**REQUIREMENT**
Your job is to set down the listing again exactly as it stands.

GIVEN ENTRIES section start

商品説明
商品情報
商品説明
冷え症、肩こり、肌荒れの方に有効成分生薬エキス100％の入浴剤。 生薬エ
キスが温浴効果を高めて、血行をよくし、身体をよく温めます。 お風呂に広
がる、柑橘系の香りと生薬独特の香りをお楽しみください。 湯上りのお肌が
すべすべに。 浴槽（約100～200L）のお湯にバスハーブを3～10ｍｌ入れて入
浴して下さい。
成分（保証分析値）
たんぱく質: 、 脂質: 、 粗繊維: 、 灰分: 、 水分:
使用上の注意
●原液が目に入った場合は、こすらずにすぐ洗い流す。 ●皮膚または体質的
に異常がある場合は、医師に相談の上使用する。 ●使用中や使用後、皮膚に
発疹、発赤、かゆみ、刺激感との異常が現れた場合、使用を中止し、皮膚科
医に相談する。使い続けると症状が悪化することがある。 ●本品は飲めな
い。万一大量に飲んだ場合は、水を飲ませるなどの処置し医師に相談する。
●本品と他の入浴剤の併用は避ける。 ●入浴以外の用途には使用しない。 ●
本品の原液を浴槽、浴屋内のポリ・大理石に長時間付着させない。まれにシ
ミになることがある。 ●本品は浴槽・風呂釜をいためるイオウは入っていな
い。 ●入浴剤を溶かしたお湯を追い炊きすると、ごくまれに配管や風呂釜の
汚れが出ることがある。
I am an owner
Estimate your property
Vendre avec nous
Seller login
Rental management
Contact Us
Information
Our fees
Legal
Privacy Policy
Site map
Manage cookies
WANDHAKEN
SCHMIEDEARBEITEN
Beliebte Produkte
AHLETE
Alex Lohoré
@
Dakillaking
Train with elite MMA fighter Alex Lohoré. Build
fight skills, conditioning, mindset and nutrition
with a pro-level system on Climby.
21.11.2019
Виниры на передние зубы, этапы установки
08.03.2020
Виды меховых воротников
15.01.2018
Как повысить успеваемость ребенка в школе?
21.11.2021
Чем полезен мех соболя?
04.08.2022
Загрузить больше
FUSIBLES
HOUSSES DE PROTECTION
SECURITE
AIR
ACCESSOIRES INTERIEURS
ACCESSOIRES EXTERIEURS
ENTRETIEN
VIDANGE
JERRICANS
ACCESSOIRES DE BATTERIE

GIVEN ENTRIES section end

**RESPONSE FOR THIS EXERCISE**
商品説明
商品情報
商品説明
冷え症、肩こり、肌荒れの方に有効成分生薬エキス100％の入浴剤。 生薬エ
キスが温浴効果を高めて、血行をよくし、身体をよく温めます。 お風呂に広
がる、柑橘系の香りと生薬独特の香りをお楽しみください。 湯上りのお肌が
すべすべに。 浴槽（約100～200L）のお湯にバスハーブを3～10ｍｌ入れて入
浴して下さい。
成分（保証分析値）
たんぱく質: 、 脂質: 、 粗繊維: 、 灰分: 、 水分:
使用上の注意
●原液が目に入った場合は、こすらずにすぐ洗い流す。 ●皮膚または体質的
に異常がある場合は、医師に相談の上使用する。 ●使用中や使用後、皮膚に
発疹、発赤、かゆみ、刺激感との異常が現れた場合、使用を中止し、皮膚科
医に相談する。使い続けると症状が悪化することがある。 ●本品は飲めな
い。万一大量に飲んだ場合は、水を飲ませるなどの処置し医師に相談する。
●本品と他の入浴剤の併用は避ける。 ●入浴以外の用途には使用しない。 ●
本品の原液を浴槽、浴屋内のポリ・大理石に長時間付着させない。まれにシ
ミになることがある。 ●本品は浴槽・風呂釜をいためるイオウは入っていな
い。 ●入浴剤を溶かしたお湯を追い炊きすると、ごくまれに配管や風呂釜の
汚れが出ることがある。
I am an owner
Estimate your property
Vendre avec nous
Seller login
Rental management
Contact Us
Information
Our fees
Legal
Privacy Policy
Site map
Manage cookies
WANDHAKEN
SCHMIEDEARBEITEN
Beliebte Produkte
AHLETE
Alex Lohoré
@
Dakillaking
Train with elite MMA fighter Alex Lohoré. Build
fight skills, conditioning, mindset and nutrition
with a pro-level system on Climby.
21.11.2019
Виниры на передние зубы, этапы установки
08.03.2020
Виды меховых воротников
15.01.2018
Как повысить успеваемость ребенка в школе?
21.11.2021
Чем полезен мех соболя?
04.08.2022
Загрузить больше
FUSIBLES
HOUSSES DE PROTECTION
SECURITE
AIR
ACCESSOIRES INTERIEURS
ACCESSOIRES EXTERIEURS
ENTRETIEN
VIDANGE
JERRICANS
ACCESSOIRES DE BATTERIE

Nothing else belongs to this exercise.